Project Kaleidoscope (PKAL) Sessions at the 2014 Annual Meeting

Project Kaleidoscope - Empowering STEM Faculty 
In its recent report, the President’s Council of Advisors on Science and Technology noted that one million more STEM graduates are needed in the next ten years to meet the immediate and future STEM workforce demands in the US.

Recommendations—including better teaching methods and broadening the participation of underrepresented groups—prescribe specific strategies for maintaining US global pre-eminence, many of which rely heavily upon the combined scientific acumen, cultural competence, pedagogical prowess, professional development, and overall well-being of STEM faculty.  Yet, few reports or recommendations offer specific details on providing the kind of holistic approach to professional development that support STEM faculty.  In keeping with its mission to empower STEM faculty to graduate more students who are competitively trained and liberally educated in the STEM fields, PKAL focuses on providing a national platform for the discussion of radically different and comprehensive approaches to achieving STEM higher education reform within the context of STEM faculty professional development.

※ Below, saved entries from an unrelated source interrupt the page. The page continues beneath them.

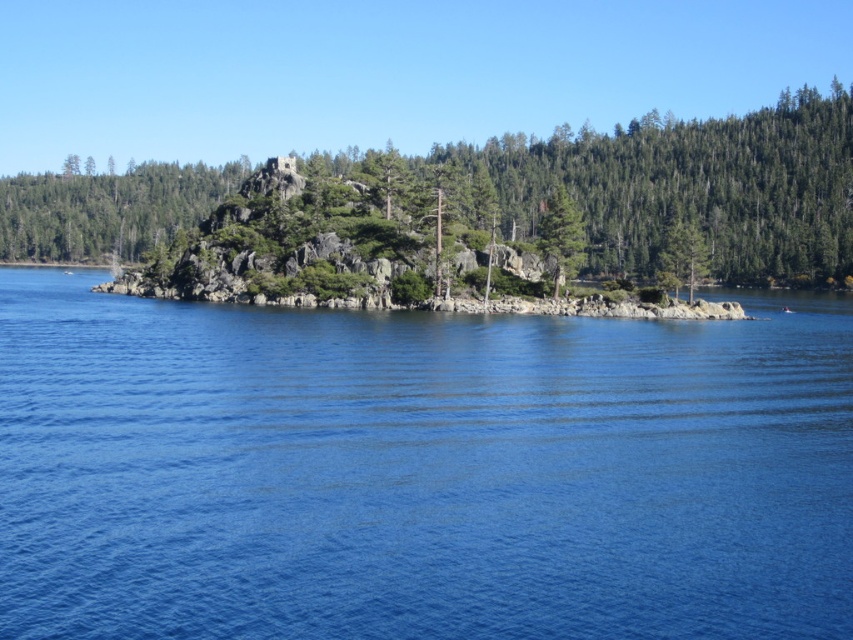
Does blue water at center have a greater width compared to green textured rock at center?

No, blue water at center is not wider than green textured rock at center.

This screenshot has height=640, width=853. In order to click on blue water at center in this screenshot , I will do `click(419, 470)`.

This screenshot has width=853, height=640. What do you see at coordinates (419, 470) in the screenshot?
I see `blue water at center` at bounding box center [419, 470].

Which is more to the left, blue water at center or green matte tree at center?

blue water at center is more to the left.

Between point (759, 307) and point (553, 240), which one is positioned behind?

The point (759, 307) is behind.

Find the location of a particular element. This screenshot has width=853, height=640. blue water at center is located at coordinates (419, 470).

In the scene shown: Who is more distant from viewer, (79, 240) or (688, 276)?

Point (79, 240)

This screenshot has width=853, height=640. What do you see at coordinates (692, 188) in the screenshot?
I see `green textured rock at center` at bounding box center [692, 188].

Is point (727, 272) farther from camera compared to point (664, 269)?

Yes, point (727, 272) is behind point (664, 269).

In order to click on green textured rock at center in this screenshot , I will do `click(692, 188)`.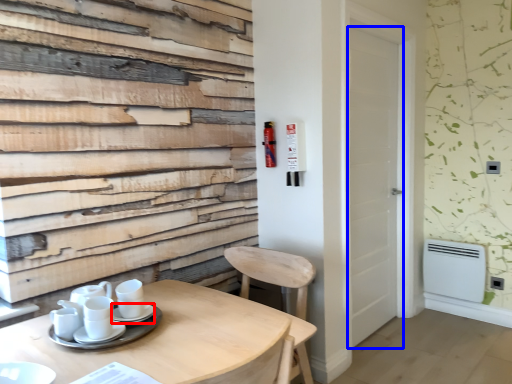
Question: Which of the following is the closest to the observer, saucer (highlighted by a red box) or door (highlighted by a blue box)?

Choices:
 (A) saucer
 (B) door

Answer: (A)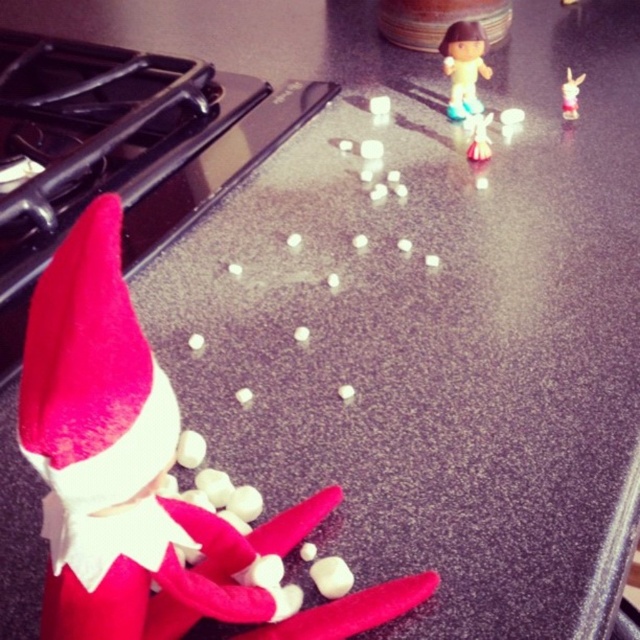
Question: Is felt red elf at lower left wider than smooth plastic doll at upper center?

Choices:
 (A) no
 (B) yes

Answer: (B)

Question: Can you confirm if felt red elf at lower left is positioned below smooth plastic doll at upper center?

Choices:
 (A) yes
 (B) no

Answer: (A)

Question: Which object appears closest to the camera in this image?

Choices:
 (A) smooth plastic doll at upper center
 (B) matte plastic figurine at upper center

Answer: (B)

Question: Does smooth plastic doll at upper center have a lesser width compared to white glossy rabbit at upper right?

Choices:
 (A) yes
 (B) no

Answer: (B)

Question: Which point is farther from the camera taking this photo?

Choices:
 (A) (452, 100)
 (B) (484, 140)

Answer: (A)

Question: Which point appears closest to the camera in this image?

Choices:
 (A) (577, 84)
 (B) (442, 56)
 (C) (483, 132)

Answer: (C)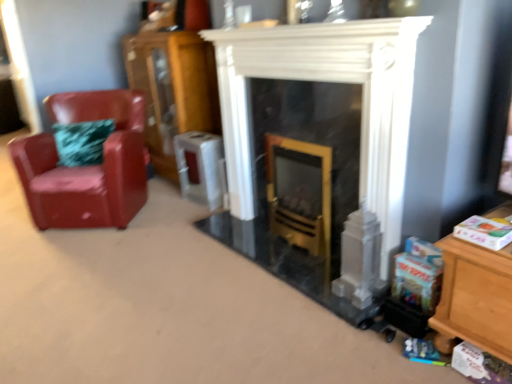
Question: Does glossy leather chair at left appear on the right side of white marble fireplace at center?

Choices:
 (A) yes
 (B) no

Answer: (B)

Question: From the image's perspective, is glossy leather chair at left located above white marble fireplace at center?

Choices:
 (A) no
 (B) yes

Answer: (B)

Question: Is glossy leather chair at left at the left side of white marble fireplace at center?

Choices:
 (A) yes
 (B) no

Answer: (A)

Question: Is glossy leather chair at left completely or partially outside of white marble fireplace at center?

Choices:
 (A) yes
 (B) no

Answer: (A)

Question: Can you confirm if glossy leather chair at left is taller than white marble fireplace at center?

Choices:
 (A) yes
 (B) no

Answer: (B)

Question: From their relative heights in the image, would you say glossy leather chair at left is taller or shorter than wooden cabinet at left?

Choices:
 (A) tall
 (B) short

Answer: (B)

Question: Based on their positions, is glossy leather chair at left located to the left or right of wooden cabinet at left?

Choices:
 (A) right
 (B) left

Answer: (B)

Question: Considering the positions of glossy leather chair at left and wooden cabinet at left in the image, is glossy leather chair at left bigger or smaller than wooden cabinet at left?

Choices:
 (A) big
 (B) small

Answer: (A)

Question: Choose the correct answer: Is glossy leather chair at left inside wooden cabinet at left or outside it?

Choices:
 (A) outside
 (B) inside

Answer: (A)

Question: Do you think white marble fireplace at center is within glossy leather chair at left, or outside of it?

Choices:
 (A) inside
 (B) outside

Answer: (B)

Question: Is white marble fireplace at center taller or shorter than glossy leather chair at left?

Choices:
 (A) tall
 (B) short

Answer: (A)

Question: Does point (361, 79) appear closer or farther from the camera than point (41, 165)?

Choices:
 (A) closer
 (B) farther

Answer: (A)

Question: Considering the positions of white marble fireplace at center and glossy leather chair at left in the image, is white marble fireplace at center bigger or smaller than glossy leather chair at left?

Choices:
 (A) small
 (B) big

Answer: (A)

Question: Considering the positions of wooden cabinet at left and glossy leather chair at left in the image, is wooden cabinet at left taller or shorter than glossy leather chair at left?

Choices:
 (A) short
 (B) tall

Answer: (B)

Question: Considering the positions of wooden cabinet at left and glossy leather chair at left in the image, is wooden cabinet at left bigger or smaller than glossy leather chair at left?

Choices:
 (A) big
 (B) small

Answer: (B)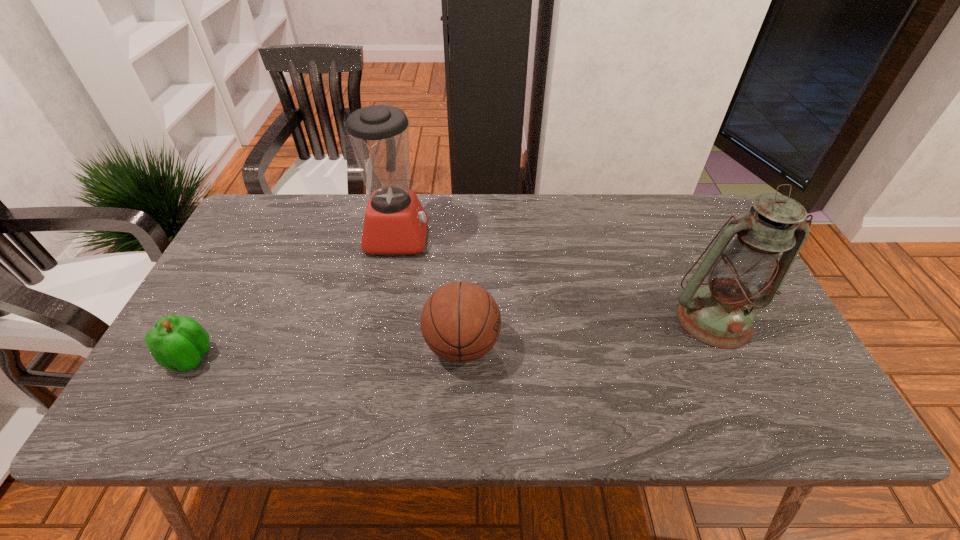
The image size is (960, 540). In order to click on vacant area situated on the back of the bell pepper in this screenshot , I will do `click(218, 307)`.

You are a GUI agent. You are given a task and a screenshot of the screen. Output one action in this format:
    pyautogui.click(x=<x>, y=<y>)
    Task: Click on the object positioned at the far edge
    
    Given the screenshot: What is the action you would take?
    pyautogui.click(x=395, y=222)

This screenshot has width=960, height=540. I want to click on object located at the left edge, so click(176, 342).

The image size is (960, 540). Identify the location of object positioned at the right edge. (741, 277).

The image size is (960, 540). In order to click on blank space at the far edge of the desktop in this screenshot , I will do [579, 216].

This screenshot has height=540, width=960. In order to click on free region at the near edge of the desktop in this screenshot , I will do `click(576, 397)`.

Identify the location of vacant area at the left edge. (233, 335).

This screenshot has width=960, height=540. I want to click on free location at the right edge, so click(x=728, y=349).

The image size is (960, 540). Identify the location of blank space at the far left corner of the desktop. (276, 200).

In the image, there is a desktop. Identify the location of vacant space at the near left corner. (173, 423).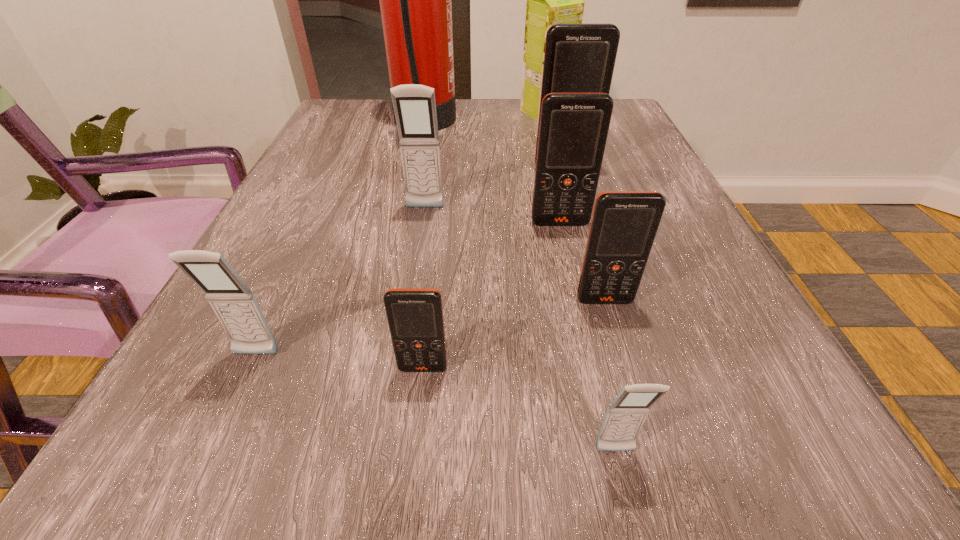
Where is `soya milk that is at the right edge`? The image size is (960, 540). soya milk that is at the right edge is located at coordinates tap(551, 0).

The height and width of the screenshot is (540, 960). Identify the location of object that is at the far left corner. (415, 0).

Where is `object located at the far right corner`? The image size is (960, 540). object located at the far right corner is located at coordinates (551, 0).

Identify the location of vacant point at the far edge. Image resolution: width=960 pixels, height=540 pixels. (467, 117).

Where is `free space at the near edge of the desktop`? Image resolution: width=960 pixels, height=540 pixels. free space at the near edge of the desktop is located at coordinates (x=412, y=509).

This screenshot has height=540, width=960. In order to click on vacant space at the left edge of the desktop in this screenshot , I will do `click(341, 241)`.

At what (x,y) coordinates should I click in order to perform the action: click on vacant area at the right edge. Please return your answer as a coordinate pair (x, y). The image size is (960, 540). Looking at the image, I should click on (668, 292).

In the image, there is a desktop. Where is `vacant space at the far left corner`? vacant space at the far left corner is located at coordinates (392, 109).

You are a GUI agent. You are given a task and a screenshot of the screen. Output one action in this format:
    pyautogui.click(x=<x>, y=<y>)
    Task: Click on the vacant region at the far right corner of the desktop
    This screenshot has height=540, width=960.
    Given the screenshot: What is the action you would take?
    (625, 125)

Where is `free space between the green soya milk and the second nearest cellular telephone`? free space between the green soya milk and the second nearest cellular telephone is located at coordinates (484, 240).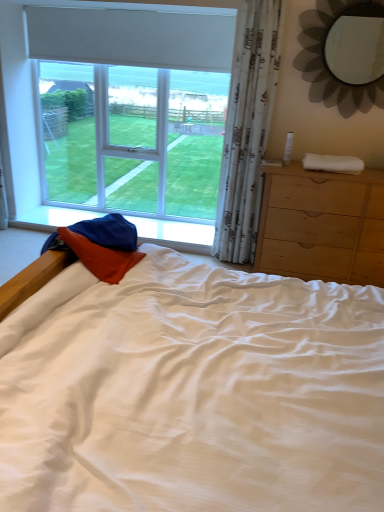
Question: From a real-world perspective, is white soft towel at right positioned over metallic flower-shaped mirror at upper right based on gravity?

Choices:
 (A) no
 (B) yes

Answer: (A)

Question: From the image's perspective, is white soft towel at right located beneath metallic flower-shaped mirror at upper right?

Choices:
 (A) no
 (B) yes

Answer: (B)

Question: Considering the relative positions of white soft towel at right and metallic flower-shaped mirror at upper right in the image provided, is white soft towel at right to the left of metallic flower-shaped mirror at upper right from the viewer's perspective?

Choices:
 (A) yes
 (B) no

Answer: (A)

Question: Can we say white soft towel at right lies outside metallic flower-shaped mirror at upper right?

Choices:
 (A) no
 (B) yes

Answer: (B)

Question: Is white soft towel at right smaller than metallic flower-shaped mirror at upper right?

Choices:
 (A) yes
 (B) no

Answer: (A)

Question: From the image's perspective, is white soft towel at right above metallic flower-shaped mirror at upper right?

Choices:
 (A) yes
 (B) no

Answer: (B)

Question: Is metallic flower-shaped mirror at upper right to the left of white soft towel at right from the viewer's perspective?

Choices:
 (A) no
 (B) yes

Answer: (A)

Question: From the image's perspective, is metallic flower-shaped mirror at upper right over white soft towel at right?

Choices:
 (A) no
 (B) yes

Answer: (B)

Question: Does metallic flower-shaped mirror at upper right contain white soft towel at right?

Choices:
 (A) yes
 (B) no

Answer: (B)

Question: From the image's perspective, does metallic flower-shaped mirror at upper right appear lower than white soft towel at right?

Choices:
 (A) yes
 (B) no

Answer: (B)

Question: Does metallic flower-shaped mirror at upper right have a lesser width compared to white soft towel at right?

Choices:
 (A) no
 (B) yes

Answer: (B)

Question: Does metallic flower-shaped mirror at upper right lie behind white soft towel at right?

Choices:
 (A) yes
 (B) no

Answer: (B)

Question: Is white sheer curtain at right positioned beyond the bounds of light brown wooden chest of drawers at right?

Choices:
 (A) yes
 (B) no

Answer: (A)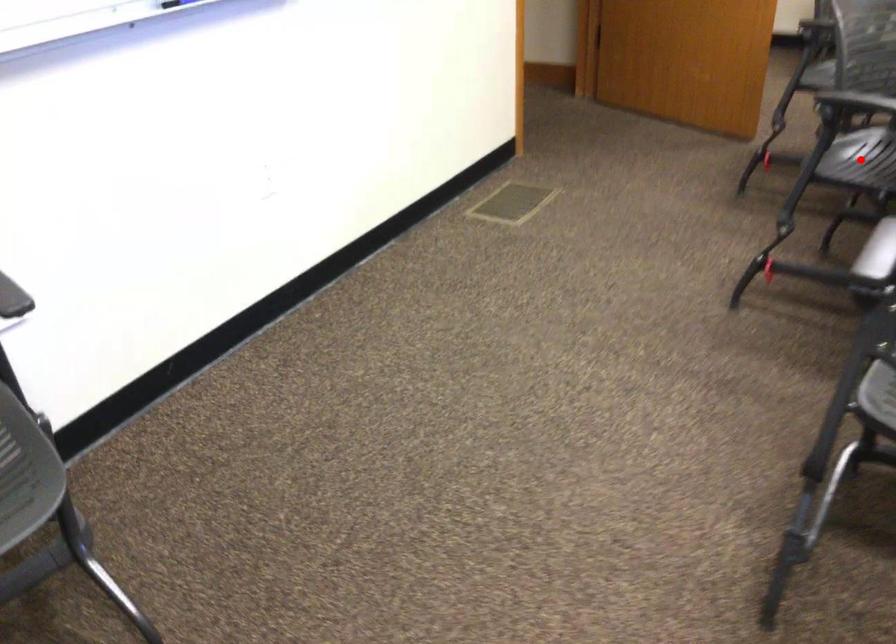
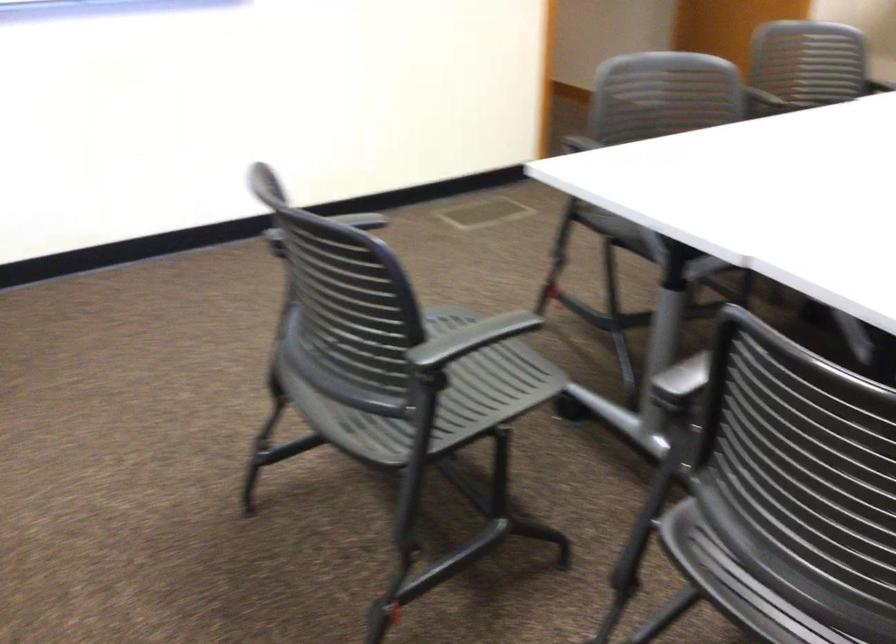
Question: I am providing you with two images of the same scene from different viewpoints. A red point is marked on the first image. At the location where the point appears in image 1, is it still visible in image 2?

Choices:
 (A) Yes
 (B) No

Answer: (B)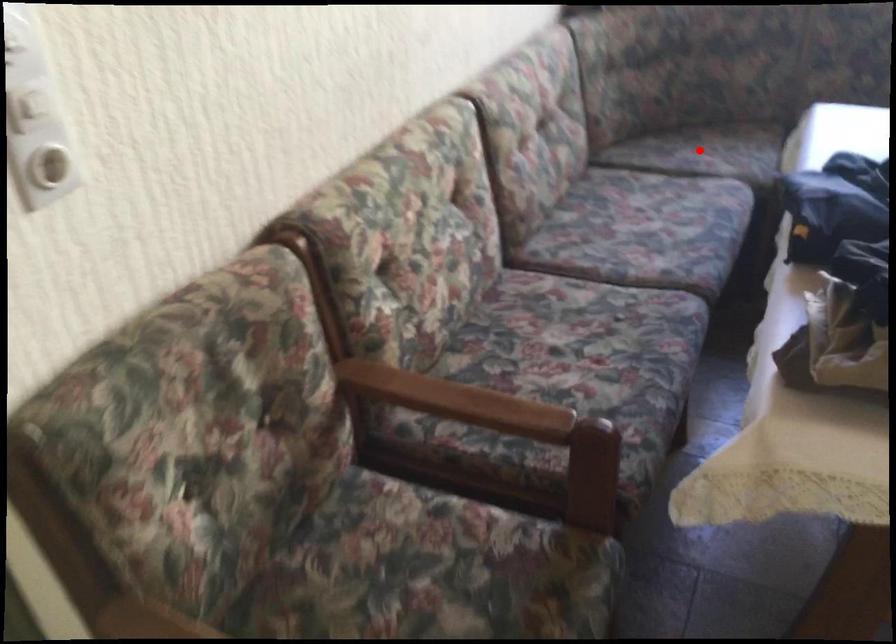
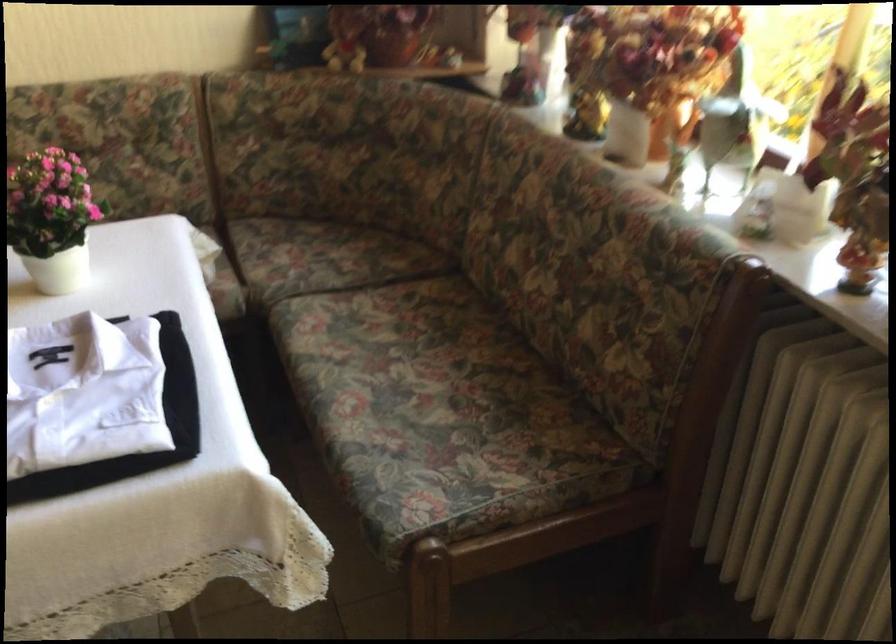
In the second image, find the point that corresponds to the highlighted location in the first image.

(306, 252)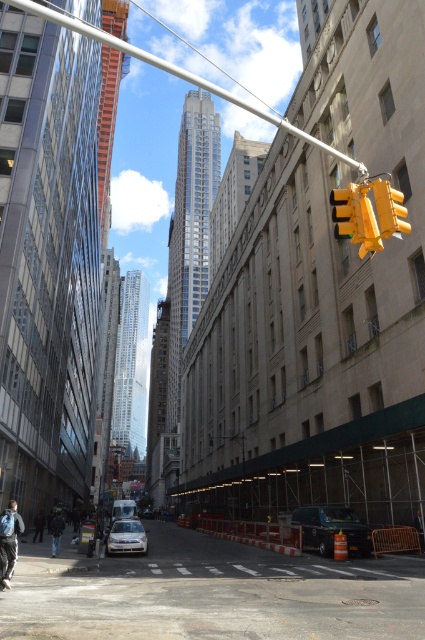
Question: Which object is closer to the camera taking this photo?

Choices:
 (A) yellow plastic traffic light at upper right
 (B) silver metallic sedan at center
 (C) metallic silver pole at upper center

Answer: (C)

Question: Can you confirm if silver metallic sedan at center is smaller than white matte car at lower center?

Choices:
 (A) no
 (B) yes

Answer: (B)

Question: Which of the following is the farthest from the observer?

Choices:
 (A) (217, 93)
 (B) (138, 541)

Answer: (A)

Question: Can you confirm if yellow plastic traffic light at upper right is positioned above white matte car at lower center?

Choices:
 (A) yes
 (B) no

Answer: (A)

Question: Can you confirm if metallic silver pole at upper center is bigger than black rubber van at lower center?

Choices:
 (A) no
 (B) yes

Answer: (B)

Question: Which object is closer to the camera taking this photo?

Choices:
 (A) black rubber van at lower center
 (B) metallic silver pole at upper center

Answer: (B)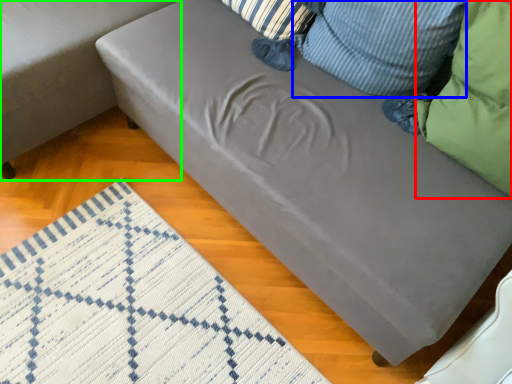
Question: Based on their relative distances, which object is nearer to pillow (highlighted by a red box)? Choose from pillow (highlighted by a blue box) and studio couch (highlighted by a green box).

Choices:
 (A) pillow
 (B) studio couch

Answer: (A)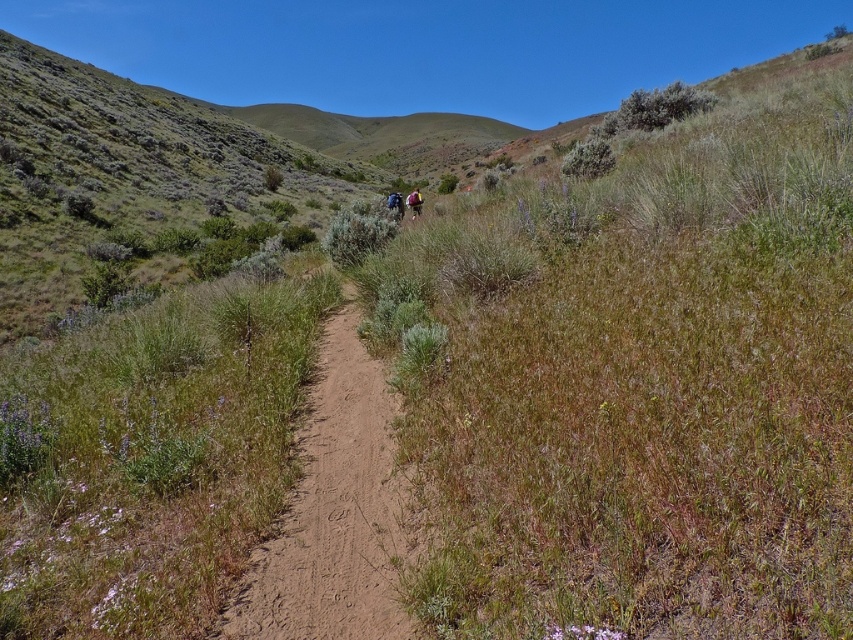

To that end, the Annual Meeting will feature the following two PKAL sessions that will explore a range of issues pertinent to STEM faculty.


FRIDAY, January 24, 8:45-10:00 a.m.

Changing the Culture of STEM Higher Education: Theory and Evidence

The need to provide opportunities for students to participate in research, collaborative assignments, and other innovative engagement practices is increasingly evident and urgent. This is particularly true for students from all underrepresented groups.  Oftentimes, however, the culture of STEM departments is not conducive to implementation of modern pedagogies. The lack of time, access to resources, absence of viable reward structures, and lack of diverse faculty who are able to serve as role models for diverse undergraduate STEM populations all contribute to hindrances in STEM higher education reform. This session will explore the underlying organizational change and social science theories that best explain institutional and/or departmental barriers to implementation of better STEM pedagogies, which disproportionately impact STEM faculty and particularly those from underrepresented groups. Emphasis will be placed on analysis of national data and trends as part of an evidence-based approach to institutional transformation, the inclusion of narratives and other qualitative data in driving institutional change, and the importance of promoting STEM faculty agency in overcoming barriers to both institutional and departmental change.

Moderator:  Gertrude Fraser, Vice Provost for Faculty Recruitment and Retention, University of Virginia

Panelists:  Claudia Rankins, Senior Program Officer, National Science Foundation;  Cynthia Winston, Associate Professor of Psychology, Howard University;  Kerry Ann O’Meara, Associate Professor of Higher Education, University of Maryland


FRIDAY, January 24, 10:30-11:45 a.m.

Changing the Culture of STEM Higher Education: Practice

Institutions of higher education and US federal agencies have both made considerable efforts to address the systemic institutional barriers that not only undermine STEM faculty workplace satisfaction, but also negatively impact STEM student learning and persistence in STEM majors. Despite such efforts, there still remains a need for providing accurate and precise mechanisms by which all institutions of higher education can achieve optimal conditions for both faculty professional development and implementation of modern STEM pedagogies. This session will focus on providing attendees with explicit strategies for recruiting, retaining, and advancing STEM faculty, particularly those from underrepresented groups. Emphasis will be placed on implementing evidence-based recruitment strategies for diversifying STEM faculty, the utilization of STEM faculty professional network analysis for promoting career advancement, and institutionalization of STEM faculty professional development. Attendees will discuss and be invited to share real life institutional challenges with expert feedback from a panel of institutional change scholars and practitioners.

Moderator: Patrice McDermott, Vice Provost for Faculty Affairs, University of Maryland Baltimore County

Panelists:  Nancy Steffen-Fluhr, Associate Professor of English and Director of the Murray Center for Women in Technology, New Jersey Institute of Technology; William Lacourse, Dean , College of Natural and Mathematical Sciences, University of Maryland Baltimore County; Loretta Moore, Interim Vice President for Research and Federal Relations and Professor of Computer Science, Jackson State University
ADVANCE Program at NJIT (website)


FRIDAY, January 24, 5:30-7:00 p.m.

Project Kaleidoscope and Diverse: Issues in Higher Education

Project Kaleidoscope and Diverse: Issues in Higher Education invite friends and colleagues to our jointly hosted reception. We welcome all who are interested in creating more diverse campuses and empowering STEM faculty, including those from underrepresented groups, to advance "what works" in twenty-first-century STEM education.